- _Listed records_:
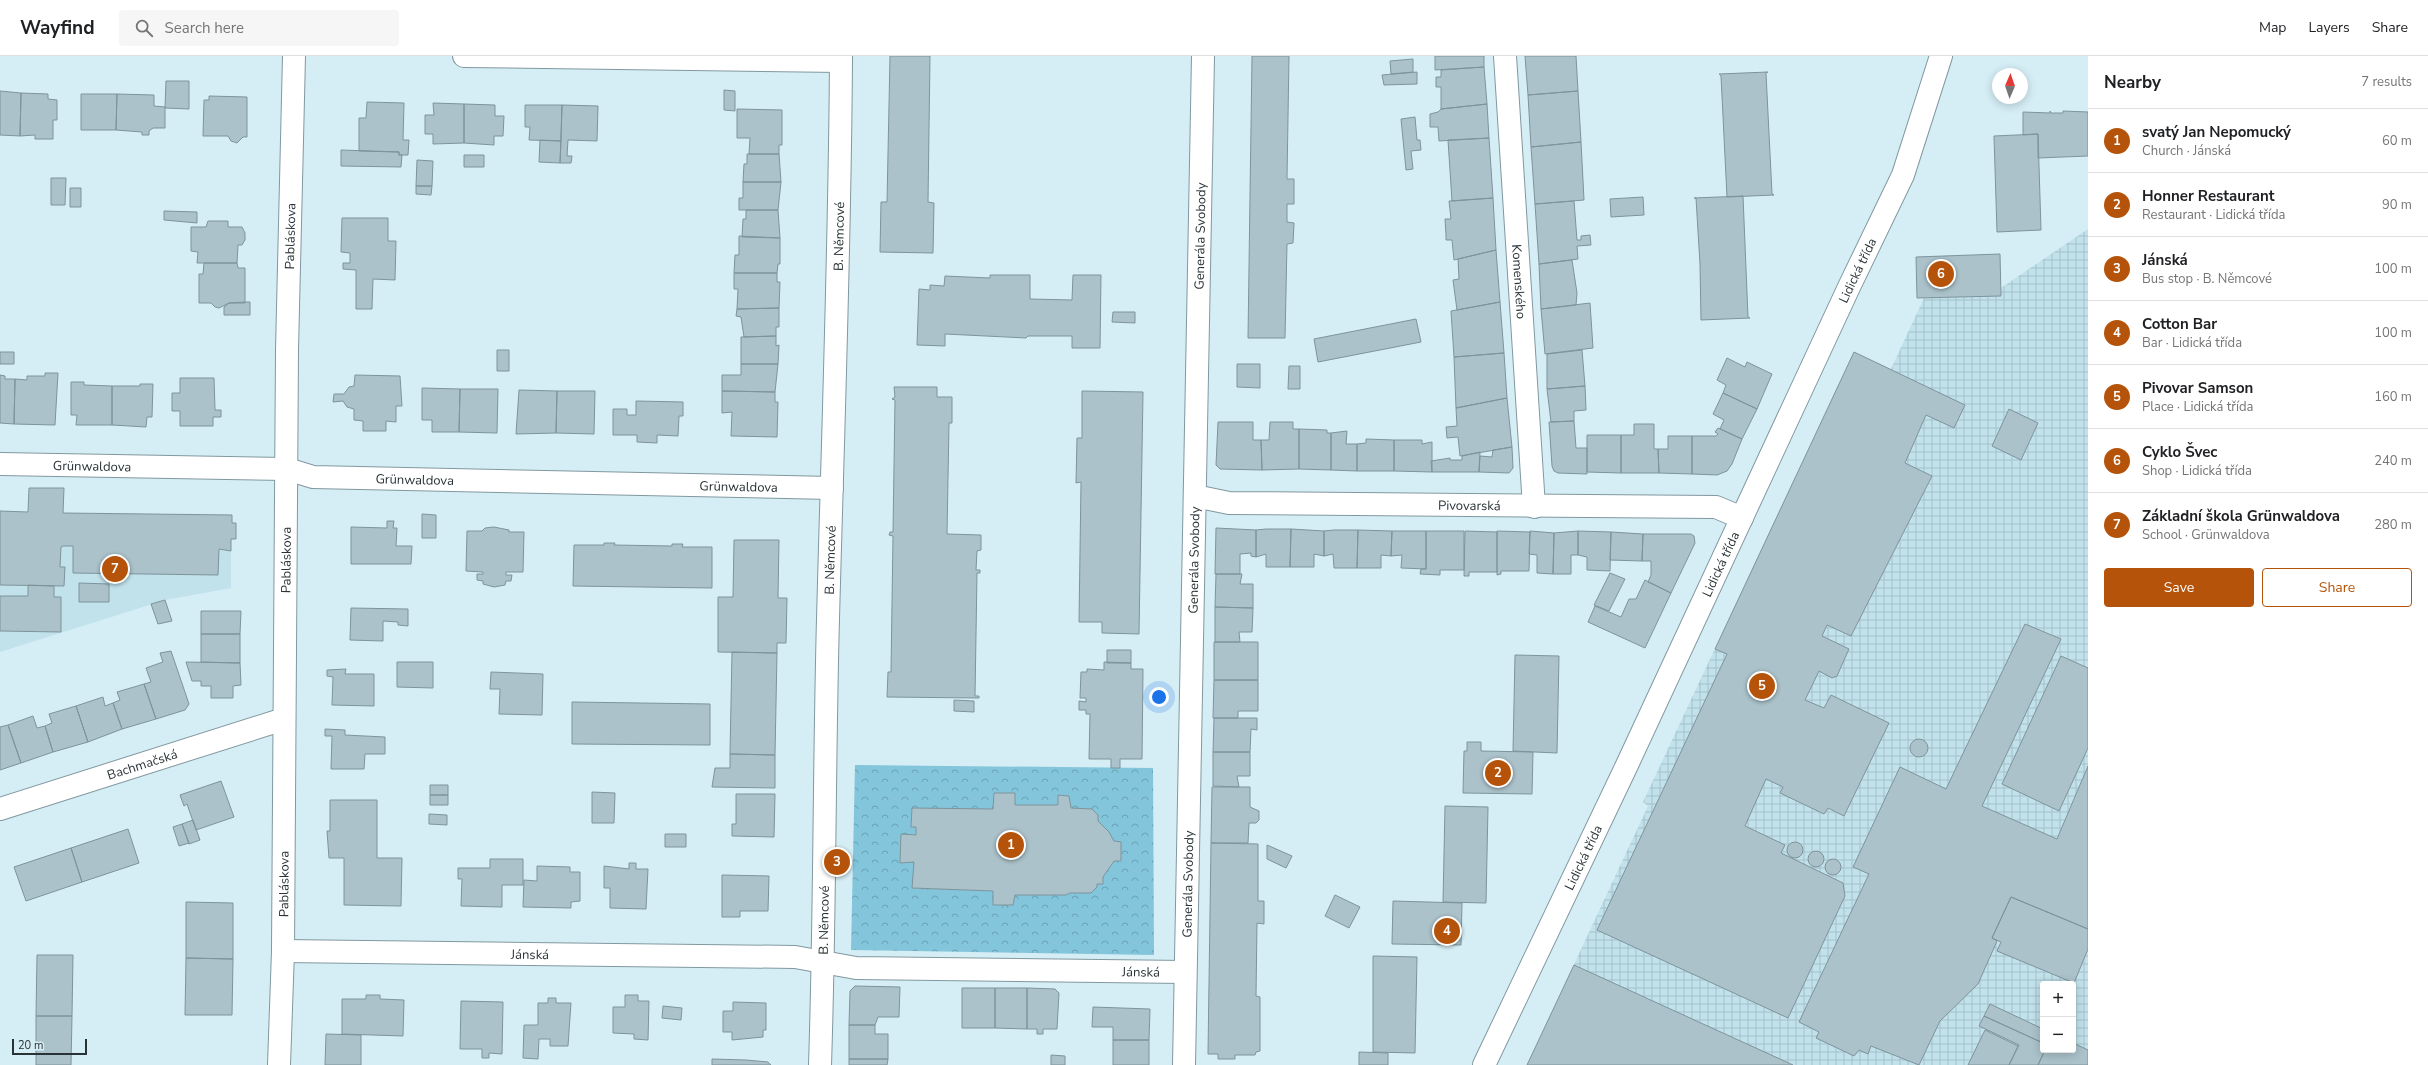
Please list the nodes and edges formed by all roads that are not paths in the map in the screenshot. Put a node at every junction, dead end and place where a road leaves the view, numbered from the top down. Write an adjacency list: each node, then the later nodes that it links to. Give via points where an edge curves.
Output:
1 (294, 56): 8 (street, Pabláskova)
2 (464, 56): 6 (street)
3 (1203, 56): 10 (street, Generála Svobody)
4 (1505, 56): 11 (street, Komenského)
5 (1941, 56): 12 (street, Lidická třída, via 1903,175)
6 (841, 58): 9 (street, B. Němcové)
7 (0, 464): 8 (street, Grünwaldova)
8 (286, 469): 9 (street, Grünwaldova, via 313,477); 13 (street, Pabláskova)
9 (832, 488): 16 (street, B. Němcové)
10 (1196, 496): 11 (street, Pivovarská, via 1229,502); 17 (street, Generála Svobody)
11 (1534, 506): 12 (street, Pivovarská, via 1716,508)
12 (1742, 518): 21 (street, Lidická třída, via 1624,773)
13 (284, 719): 14 (street, Bachmačská); 15 (street, Pabláskova)
14 (0, 810)
15 (282, 951): 16 (street, Jánská, via 795,957); 18 (street, Pabláskova)
16 (823, 962): 17 (street, Jánská, via 856,968); 19 (street, B. Němcové)
17 (1185, 972): 20 (street, Generála Svobody)
18 (279, 1065)
19 (820, 1065)
20 (1184, 1065)
21 (1484, 1065)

- _Work to be completed_:
An exact, picture-free copy of the listing above is the goal; write it out now.

- _Solution for this problem_:
Please list the nodes and edges formed by all roads that are not paths in the map in the screenshot. Put a node at every junction, dead end and place where a road leaves the view, numbered from the top down. Write an adjacency list: each node, then the later nodes that it links to. Give via points where an edge curves.
Output:
1 (294, 56): 8 (street, Pabláskova)
2 (464, 56): 6 (street)
3 (1203, 56): 10 (street, Generála Svobody)
4 (1505, 56): 11 (street, Komenského)
5 (1941, 56): 12 (street, Lidická třída, via 1903,175)
6 (841, 58): 9 (street, B. Němcové)
7 (0, 464): 8 (street, Grünwaldova)
8 (286, 469): 9 (street, Grünwaldova, via 313,477); 13 (street, Pabláskova)
9 (832, 488): 16 (street, B. Němcové)
10 (1196, 496): 11 (street, Pivovarská, via 1229,502); 17 (street, Generála Svobody)
11 (1534, 506): 12 (street, Pivovarská, via 1716,508)
12 (1742, 518): 21 (street, Lidická třída, via 1624,773)
13 (284, 719): 14 (street, Bachmačská); 15 (street, Pabláskova)
14 (0, 810)
15 (282, 951): 16 (street, Jánská, via 795,957); 18 (street, Pabláskova)
16 (823, 962): 17 (street, Jánská, via 856,968); 19 (street, B. Němcové)
17 (1185, 972): 20 (street, Generála Svobody)
18 (279, 1065)
19 (820, 1065)
20 (1184, 1065)
21 (1484, 1065)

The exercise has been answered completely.